The Amazon CEO explained the decision to Bloomberg earlier, saying, "When you add a lot of people, you end up with a lot of middle managers, and those middle managers, though well-intentioned, want to put their fingerprint on everything." 

As part of the restructuring, Amazon has instructed some of its managers to take on more direct reports, limit senior-level hiring, and reduce compensation for certain employees. It has also introduced a "bureaucracy tipline" for employees to report inefficiencies and has directed managers to implement further measures to streamline operations.

This shift reflects a broader trend in the tech industry, with companies like Meta and Google also cutting middle-management layers to improve agility and reduce inefficiencies. To read more about layoffs in 2025, Click Here

These restructuring efforts align with Amazon's broader goal of boosting profitability. As part of its cost-cutting drive, Amazon has also scrapped several projects, including the "Try Before You Buy" apparel service and a fast brick-and-mortar delivery initiative.

Impact of Amazon layoffs

Amazon surpassed expectations for revenue and profits in the October-December 2024 period. Revenue grew 10% year-on-year to $187.8 billion, while profits reached $20 billion. However, the sentiment following results was tempered by weak guidance, as the company warned of a $2.1 billion or 1.5% impact from foreign exchange rates. 

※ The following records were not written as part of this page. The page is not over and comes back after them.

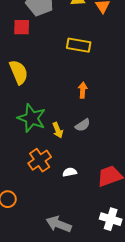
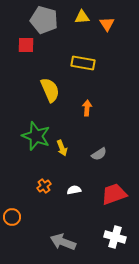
yellow semicircle: (19, 72) -> (50, 90), moved
gray semicircle: (83, 125) -> (99, 154), moved
orange cross: (40, 160) -> (44, 186), moved, size x0.6

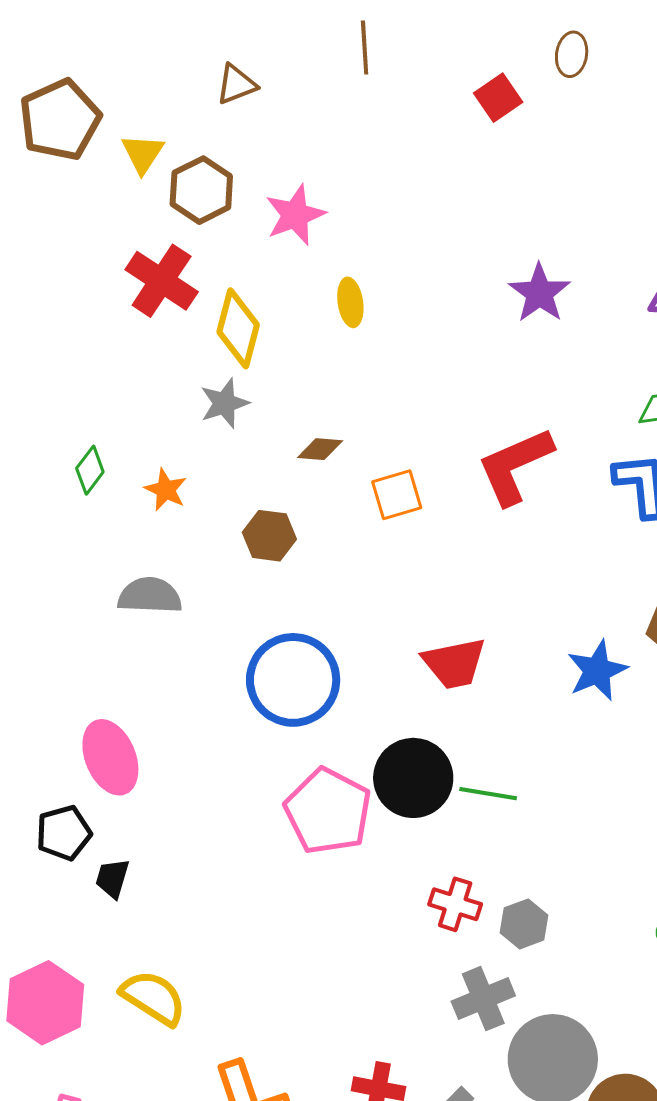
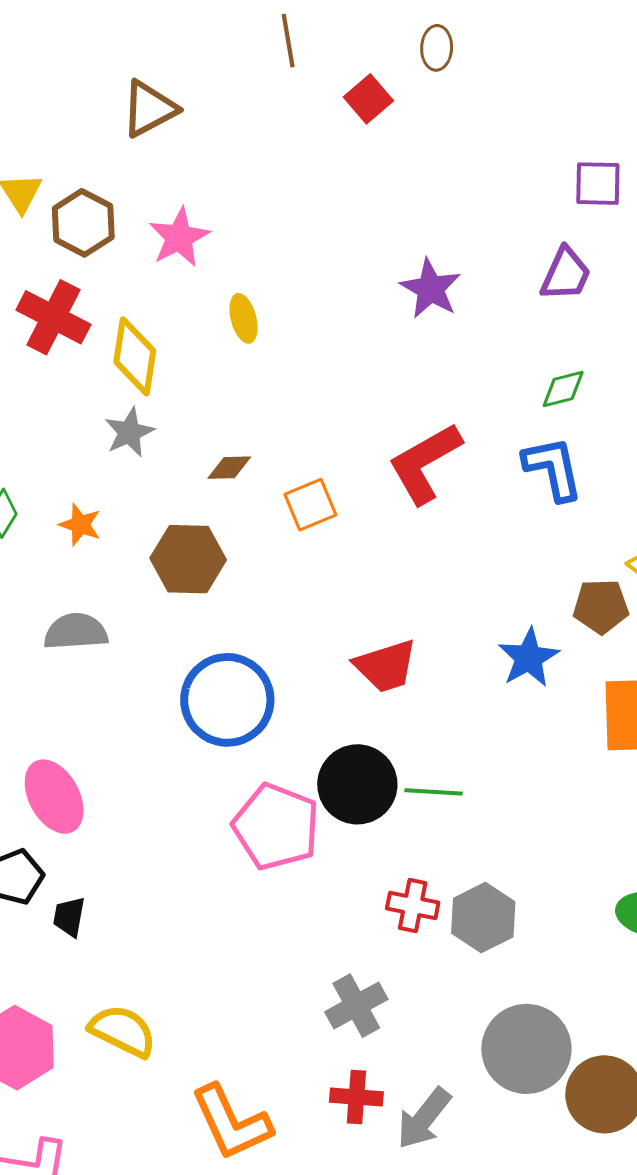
brown line: (365, 47) -> (288, 41), moved
brown triangle: (236, 84) -> (149, 109), moved, size x1.4
brown hexagon: (269, 536) -> (188, 559), size x1.4
gray hexagon: (524, 924) -> (483, 918), size x1.4
gray cross: (483, 999) -> (356, 1006), moved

Amazon now expects first-quarter revenue growth of only 5% to 9%, with the low end marking the slowest growth on record.

In October last year, a report from Morgan Stanley indicated that Amazon plans to cut 14,000 managerial positions by the end of the first quarter of 2025. If this plan goes ahead, it would lower the worker-to-manager ratio by 15%, effectively flattening the organization. This restructuring could potentially save Amazon up to $3.5 billion each year, the MS report said.

On a more positive note, new tariffs imposed by the U.S. President Donald Trump could benefit Amazon by raising costs for its competitors. However, the tariffs might also affect Chinese sellers on Amazon's platform and increase costs for Amazon Haul, the company’s service for shipping low-cost products directly from China.

Additionally, analysts from Morgan Stanley noted that Amazon’s first-party retail business, which sells products directly from manufacturers, has the highest exposure to these tariffs. They estimate that 25% of the merchandise sold through this segment comes from China.